To answer these questions, we need to use the equations relating kinetic energy, mass, and speed.
(a) The kinetic energy (KE) is given by the equation KE = (1/2)mv^2, where m is the mass and v is the velocity (speed). In this case, we are given the mass of the particle (0.34 kg) and the speed at point A (2.0 m/s). Plugging these values into the equation, we can find the kinetic energy at point A:
KE_A = (1/2)(0.34 kg)(2.0 m/s)^2
Simplifying this equation, we find:
KE_A = (1/2)(0.34 kg)(4 m^2/s^2)
KE_A = 0.34 kg * 2 m^2/s^2
KE_A = 0.68 J
Therefore, the kinetic energy at point A is 0.68 J.

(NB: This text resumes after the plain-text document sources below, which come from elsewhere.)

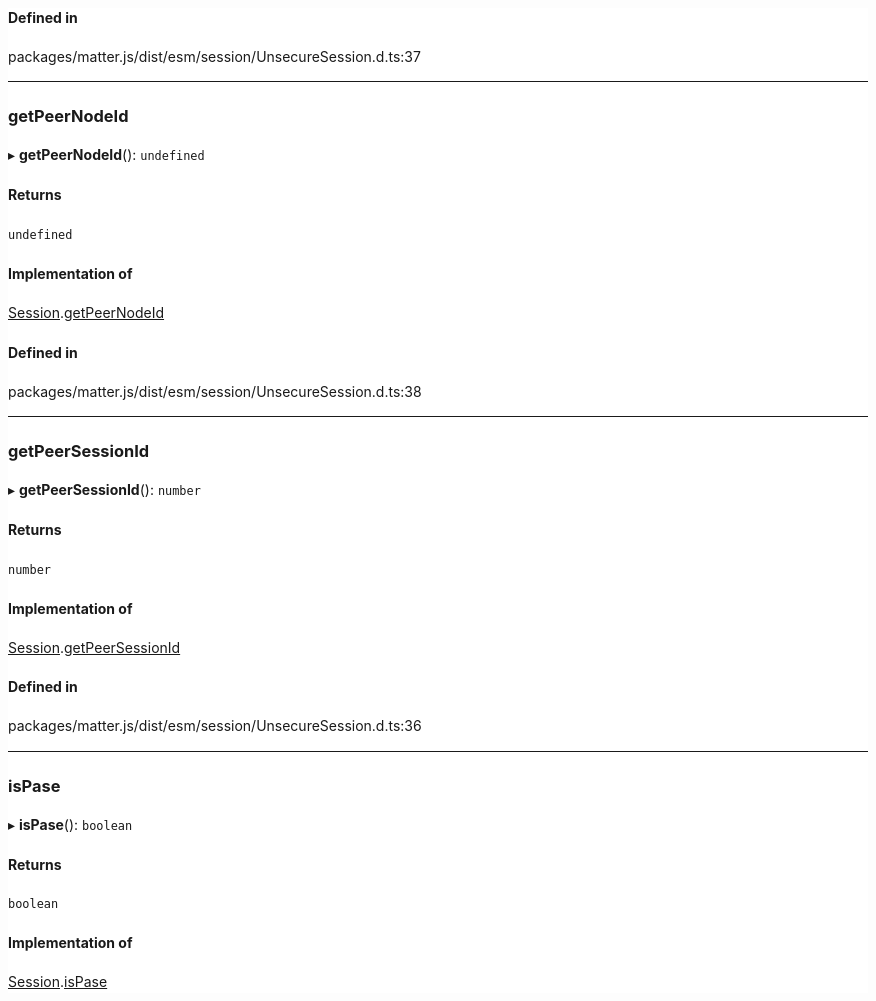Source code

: #### Defined in

packages/matter.js/dist/esm/session/UnsecureSession.d.ts:37

___

### getPeerNodeId

▸ **getPeerNodeId**(): `undefined`

#### Returns

`undefined`

#### Implementation of

[Session](../interfaces/exports_session.Session.md).[getPeerNodeId](../interfaces/exports_session.Session.md#getpeernodeid)

#### Defined in

packages/matter.js/dist/esm/session/UnsecureSession.d.ts:38

___

### getPeerSessionId

▸ **getPeerSessionId**(): `number`

#### Returns

`number`

#### Implementation of

[Session](../interfaces/exports_session.Session.md).[getPeerSessionId](../interfaces/exports_session.Session.md#getpeersessionid)

#### Defined in

packages/matter.js/dist/esm/session/UnsecureSession.d.ts:36

___

### isPase

▸ **isPase**(): `boolean`

#### Returns

`boolean`

#### Implementation of

[Session](../interfaces/exports_session.Session.md).[isPase](../interfaces/exports_session.Session.md#ispase)
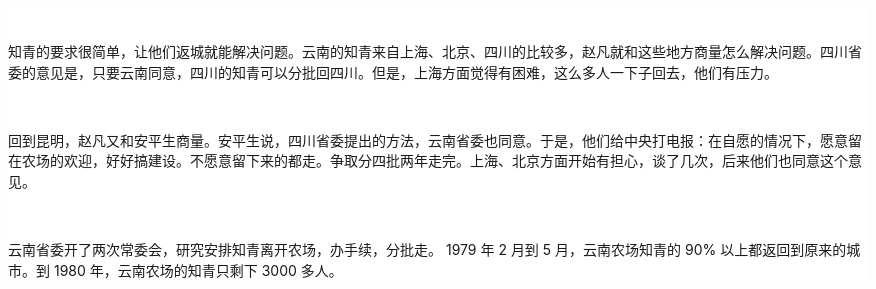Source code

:   </span>
  <br/>
 </p>
 <p class="p2">
  <span class="s1">
   知青的要求很简单，让他们返城就能解决问题。云南的知青来自上海、北京、四川的比较多，赵凡就和这些地方商量怎么解决问题。四川省委的意见是，只要云南同意，四川的知青可以分批回四川。但是，上海方面觉得有困难，这么多人一下子回去，他们有压力。
  </span>
 </p>
 <p class="p1">
  <span class="s1">
  </span>
  <br/>
 </p>
 <p class="p2">
  <span class="s1">
   回到昆明，赵凡又和安平生商量。安平生说，四川省委提出的方法，云南省委也同意。于是，他们给中央打电报：在自愿的情况下，愿意留在农场的欢迎，好好搞建设。不愿意留下来的都走。争取分四批两年走完。上海、北京方面开始有担心，谈了几次，后来他们也同意这个意见。
  </span>
 </p>
 <p class="p1">
  <span class="s1">
  </span>
  <br/>
 </p>
 <p class="p2">
  <span class="s1">
   云南省委开了两次常委会，研究安排知青离开农场，办手续，分批走。
  </span>
  <span class="s2">
   1979
  </span>
  <span class="s1">
   年
  </span>
  <span class="s2">
   2
  </span>
  <span class="s1">
   月到
  </span>
  <span class="s2">
   5
  </span>
  <span class="s1">
   月，云南农场知青的
  </span>
  <span class="s2">
   90%
  </span>
  <span class="s1">
   以上都返回到原来的城市。到
  </span>
  <span class="s2">
   1980
  </span>
  <span class="s1">
   年，云南农场的知青只剩下
  </span>
  <span class="s2">
   3000
  </span>
  <span class="s1">
   多人。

(b) To find the speed at point B, we can rearrange the kinetic energy equation and solve for the speed:
KE_B = (1/2)mv_B^2
Given that the kinetic energy at point B is 7.5 J and the mass is still 0.34 kg, we have:
7.5 J = (1/2)(0.34 kg)(v_B^2)
Now, solve for v_B:
v_B^2 = (7.5 J) / [(1/2)(0.34 kg)]
v_B^2 = (7.5 J) / (0.17 kg)
v_B^2 = 44.118 m^2/s^2
Taking the square root of both sides, we find:
v_B ≈ √(44.118 m^2/s^2)
v_B ≈ 6.64 m/s (rounded to two decimal places)
Therefore, the speed at point B is approximately 6.64 m/s.
(c) To find the total work done on the particle as it moves from A to B, we can use the work-energy theorem. The work (W) done on an object is equal to the change in its kinetic energy. The equation is given by:
W = KE_B - KE_A
Substituting the values we know, we have:
W = 7.5 J - 0.68 J
W ≈ 6.82 J (rounded to two decimal places)
Therefore, the total work done on the particle as it moves from A to B is approximately 6.82 J.